Researchers have developed a portable desalination unit, weighing less than 10 kilograms, that can remove particles and salts to generate drinking water.

The suitcase-sized device, developed by Massachusetts Institute of Technology (MIT), automatically generates drinking water that exceeds World Health Organisation quality standards and requires less power to operate than a phone charger. It can also be powered by a small, portable solar panel.

Unlike other portable desalination units that require water to pass through filters, the device is powered by electricity to remove particles from drinking water. Eliminating the need for replacement filters greatly reduces long-term maintenance requirements and could enable the unit to be deployed in remote and severely resource-limited sites, including communities on small islands, refugee encampments and during military operations.

Jongyoon Han, MIT professor of electrical engineering, computer science and biological engineering, said: “This is really the culmination of a 10-year journey that I and my group have been on.

"We worked for years on the physics behind individual desalination processes, but pushing all those advances into a box, building a system, and demonstrating it in the ocean, that was a really meaningful and rewarding experience for me.”

Filter-free technology

Commercially available portable desalination units typically require high-pressure pumps to push water through filters, which are very difficult to miniaturise without compromising the energy-efficiency of the device. Instead, the MIT unit relies on a technique called ion concentration polarisation (ICP), which was pioneered by Han’s group more than 10 years ago.

Rather than filtering water, the ICP process applies an electrical field to membranes placed above and below a channel of water. The membranes repel positively or negatively charged particles — including salt molecules, bacteria, and viruses — as they flow past. The charged particles are funnelled into a second stream of water that is eventually discharged.

The process removes both dissolved and suspended solids, allowing clean water to pass through the channel. Since it only requires a low-pressure pump, ICP uses less energy than other techniques.

But ICP does not always remove all the salts floating in the middle of the channel. So the researchers incorporated a second process, known as electrodialysis, to remove remaining salt ions, using machine-learning to find the ideal combination of ICP and electrodialysis modules.

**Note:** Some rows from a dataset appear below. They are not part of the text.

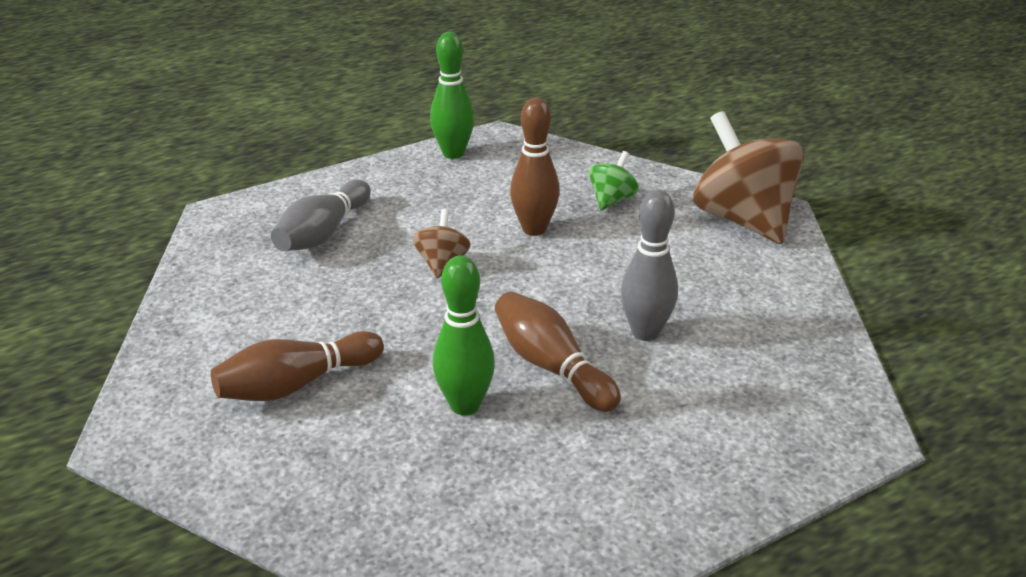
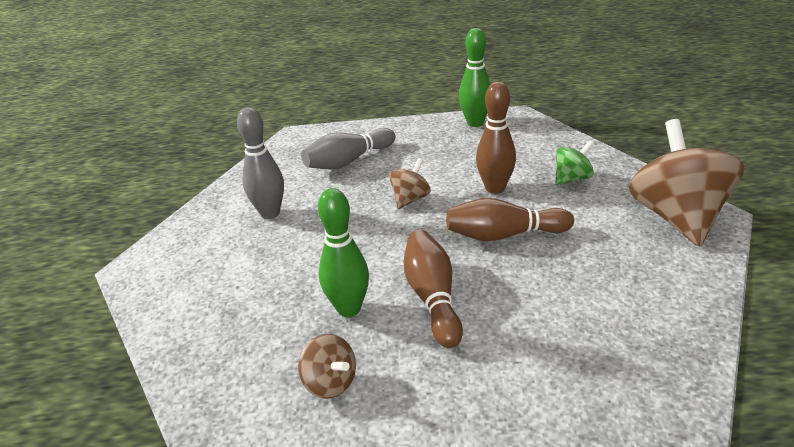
camera: 30 degrees right, 0 degrees up
(296, 384) = (254, 260): brown bowling pin -> brown bowling pin (504, 235)
(505, 486) = (330, 383): none -> brown spinning top
(645, 332) = (526, 291): grey bowling pin -> grey bowling pin (270, 213)

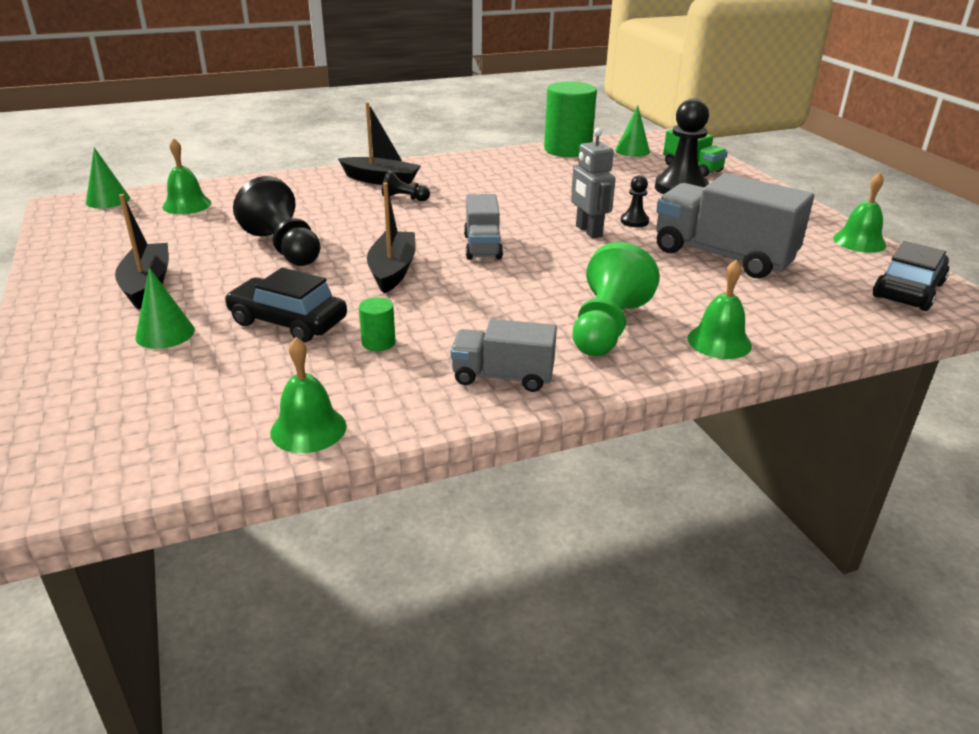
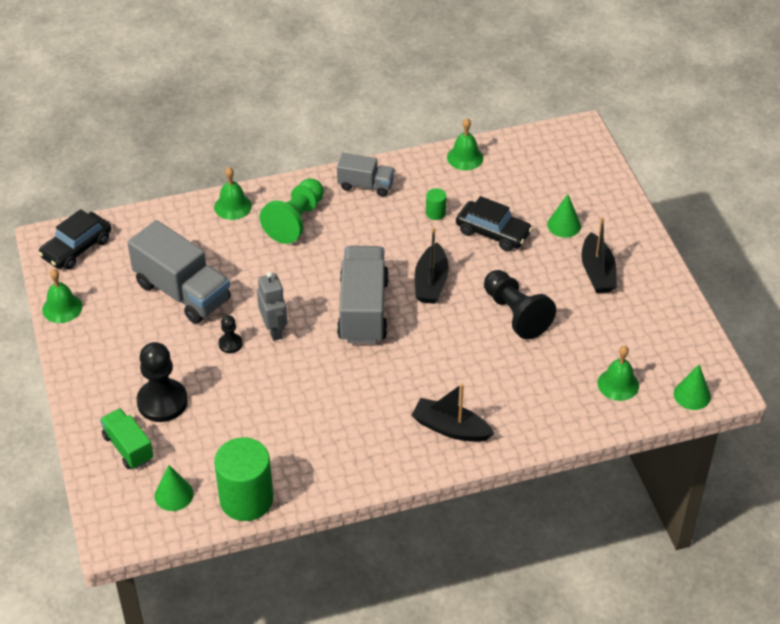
camera: 175 degrees left, 15 degrees up
(404, 198) = (426, 390): black pawn -> none
(482, 247) = (363, 310): grey truck -> grey truck, size x1.76

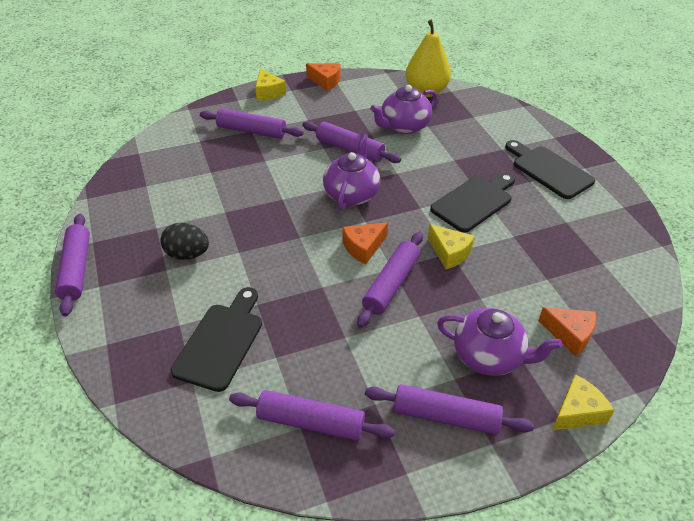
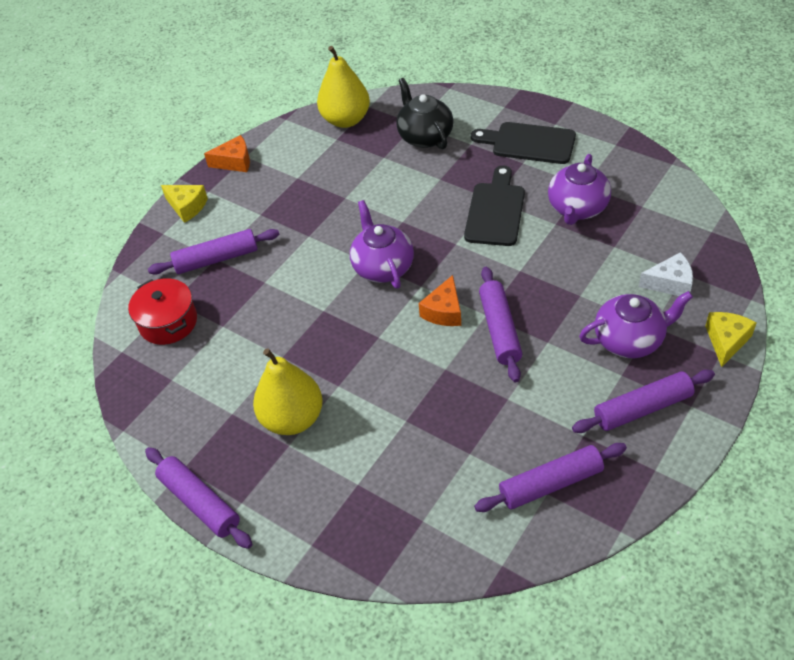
camera: 30 degrees left, 5 degrees up
(182, 151) = (168, 322): none -> red pot
(187, 254) = (292, 418): black egg -> yellow pear
(221, 342) = (410, 473): black cutting board -> none
(350, 149) = (335, 222): purple rolling pin -> none
(404, 126) = (362, 170): purple teapot -> purple teapot (577, 208)
(449, 253) = (519, 271): yellow cheese -> none
(472, 127) = (425, 136): none -> black teapot
(569, 334) = (670, 283): orange cheese -> white cheese

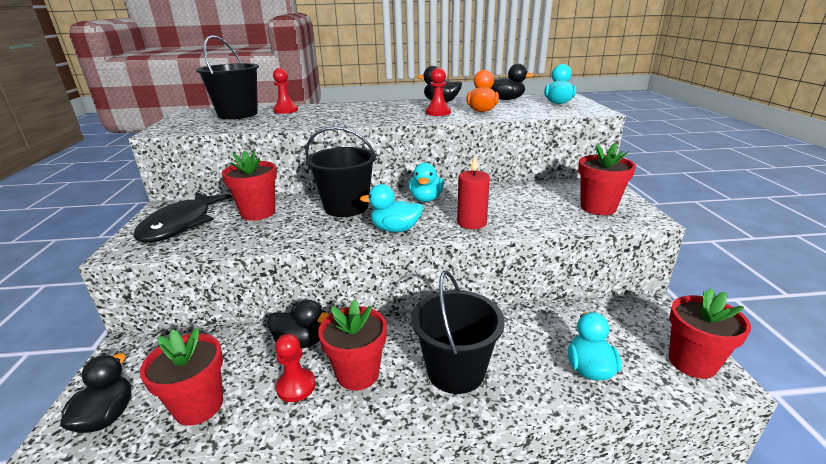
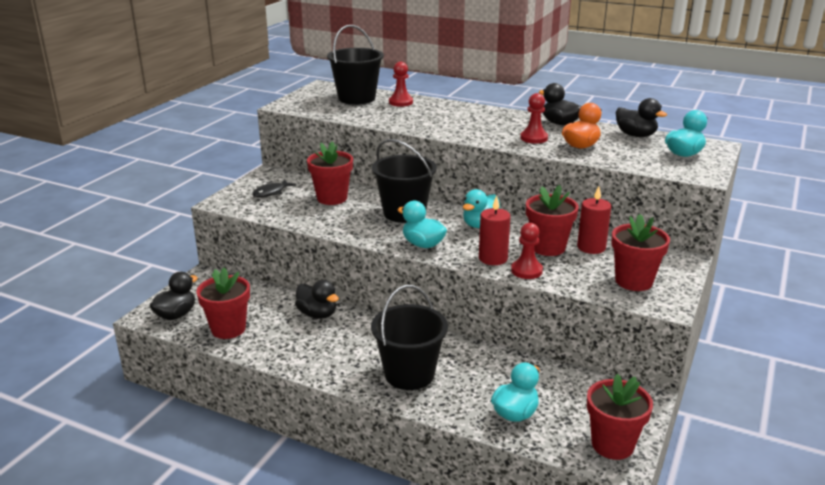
camera: 30 degrees right, 0 degrees up
(181, 224) = (271, 192): black fish -> black fish, size x0.50
(296, 386) = (293, 341): red pawn -> red pawn (526, 271)
(358, 373) = (339, 349): red flower pot -> red flower pot (548, 247)
(532, 192) = (591, 247): none -> red candle

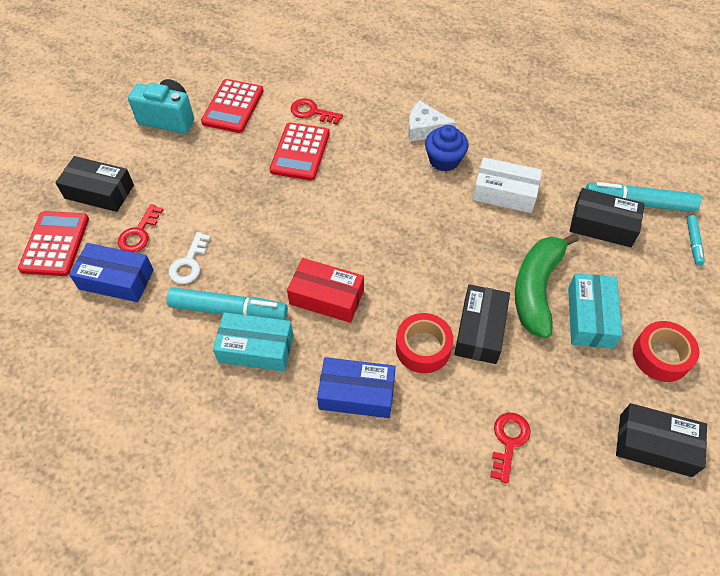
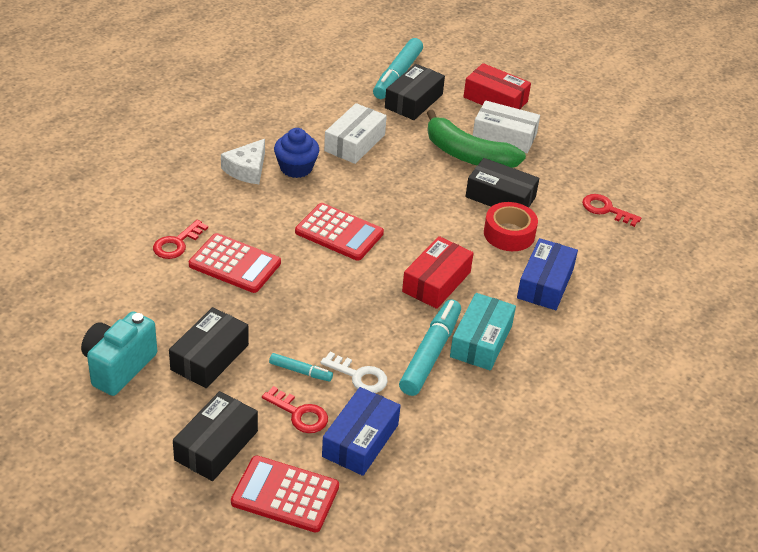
camera: 80 degrees left, 15 degrees down
(233, 106) = (130, 306): red calculator -> red calculator (339, 233)
(590, 317) = (504, 136): turquoise box -> white box
(654, 298) = (495, 99): none -> red box
(655, 445) = (621, 141): black box -> black box (210, 357)
(661, 356) = (548, 114): red tape -> none
(693, 242) = (448, 63): turquoise marker -> turquoise marker (300, 371)

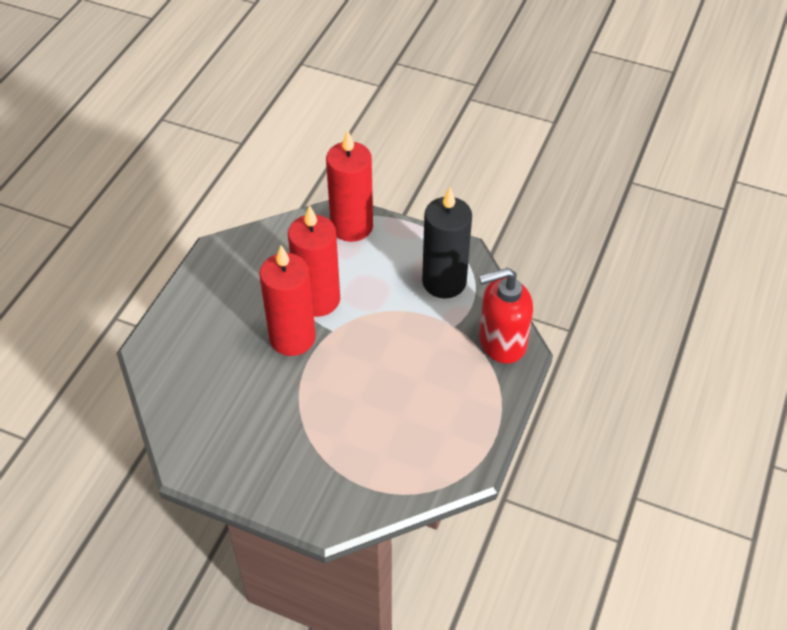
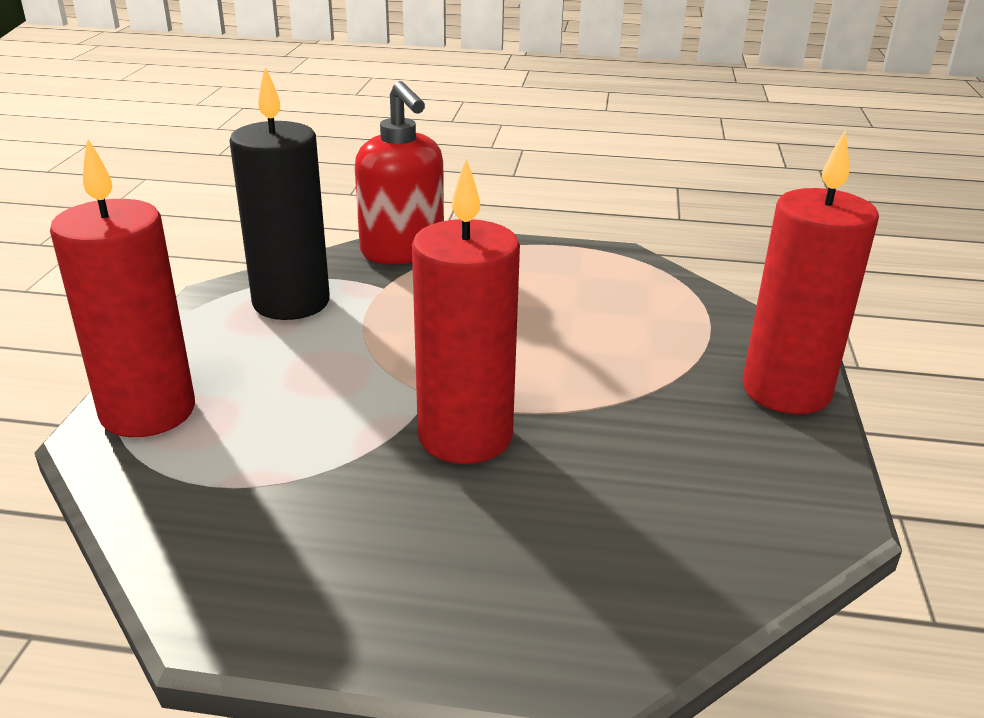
camera: 105 degrees left, 20 degrees down
(317, 300) = (358, 422): red candle -> red candle (786, 390)

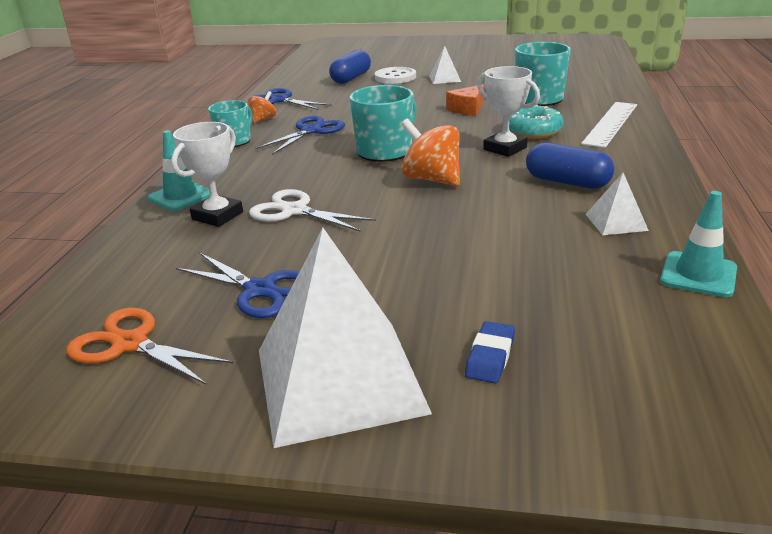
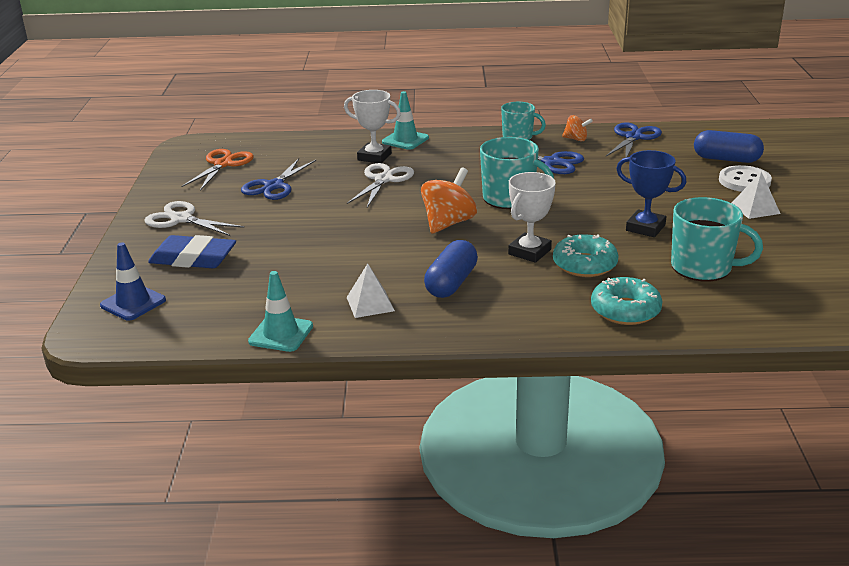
camera: 80 degrees right, 0 degrees up
(339, 379) = (181, 219): white pyramid -> white scissors
(467, 109) = (645, 228): orange cheese -> blue trophy
(490, 356) = (193, 258): blue eraser -> blue eraser, size x1.79
(611, 124) = (625, 310): white ruler -> turquoise donut
(643, 413) = (133, 303): none -> blue traffic cone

The researchers designed the device for use by non-experts, with just one button to launch the automatic desalination and purification process. The team also created a smartphone app that can control the unit wirelessly and report real-time data on power consumption and water salinity.

Beach tests

After undergoing lab experiments, the device was field-tested at Boston’s Carson Beach. The team set the box near the shore and tossed the feed tube into the water. In about half-an-hour, the device had filled a plastic drinking cup with clear, drinkable water.

“It was successful even in its first run, which was quite exciting and surprising. But I think the main reason we were successful is the accumulation of all these little advances that we made along the way,” Han says.

The prototype generates drinking water at a rate of 0.3 litres per hour, and requires only 20 watts of power per litre.

“Right now, we are pushing our research to scale up that production rate,” says research scientist and first author Junghyo Yoon.

In the lab, Professor Han wants to apply the lessons he has learned over the past decade to water-quality issues that go beyond desalination, such as rapidly detecting contaminants in drinking water. The research has been published online in Environmental Science and Technology.